Pisang Goreng Ponti di Kopi Pancong Kedai Winny
Selain itu teman minum kopi sendiri adalah pisang goreng ponti yang diberi topping  selai yang sangat manis. Dan walau lidah tak kunjung pintar dalam kopi testing, rasa kopi itu lumayan juga.
Kedai Winny bukan satu-satunya warung kopi yang terdapat di Pontianak. Tapi mereka adalah satu-satunya yang teramai menurut Lorens. Apa sih rahasianya? Well, dosa hukumnya bertanya rahasia bisnis kepada para pedagang maka biarkan rahasia itu tersimpan di pemiliknya. Yang jelas minum kopi disini tidak harus merogoh kantong dalam-dalam. Empat gelas kopi pancong dan tiga potong pisang goreng cuma di hargai Rp. 21.000. Walau cuma pesan kopi setengah dan duduk berlama-lama, tak ada yang larang di tempat ini.
Sisa hujan masih tersisa saat kami meninggalkan Kopi Pancong Kedai Winny. Bau aspal menguap di udara. Sampai di hotel sudah sekitar pukul 12.

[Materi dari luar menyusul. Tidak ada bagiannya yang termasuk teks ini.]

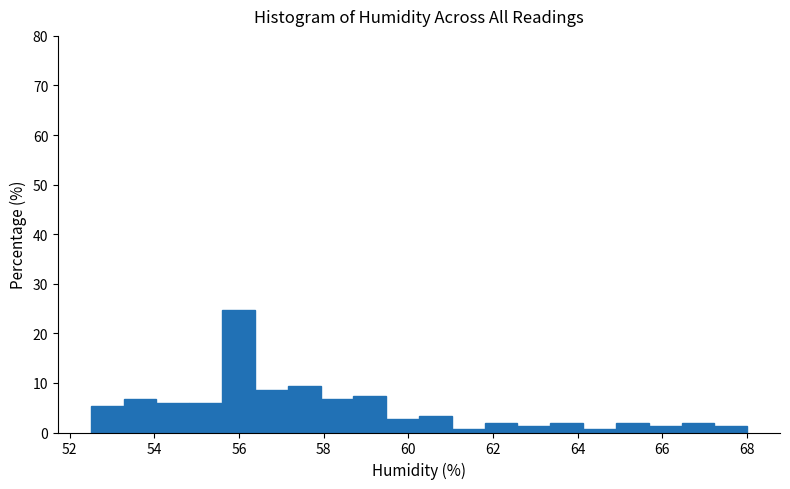

Around what value on the x-axis is the tallest bar? Give the approximate position of its centre, as read against the axis.

56.0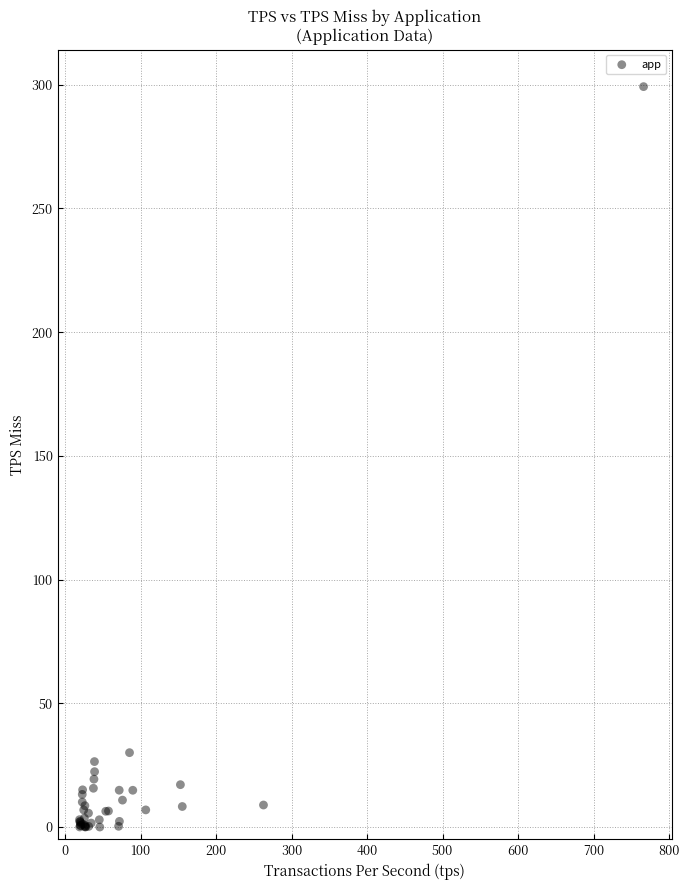

What Y value in the scatter plot is closest to 149?

30.1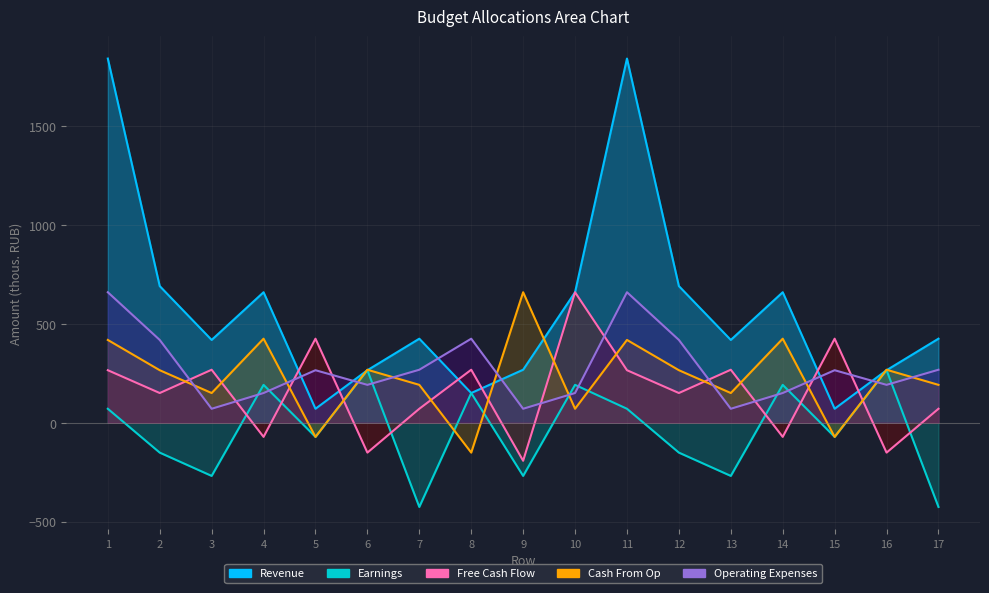

Which category has the lowest value across all series?

7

Kukira kopi pancong bakal membuatku begadang malam itu. Nyatanya tidak! Begitu nempel dikasur rohku segera hilang lenyap, sampai tak ingat nelpon suami di Serpong. Mungkin terbuai oleh semangat para Panglima Burung kali yah selain kafein merupakan zat yang menstimuli rasa bahagia 🙂
Kamu sudah pernah menikmati Kopi Pancong Kedai Winny Pontianak?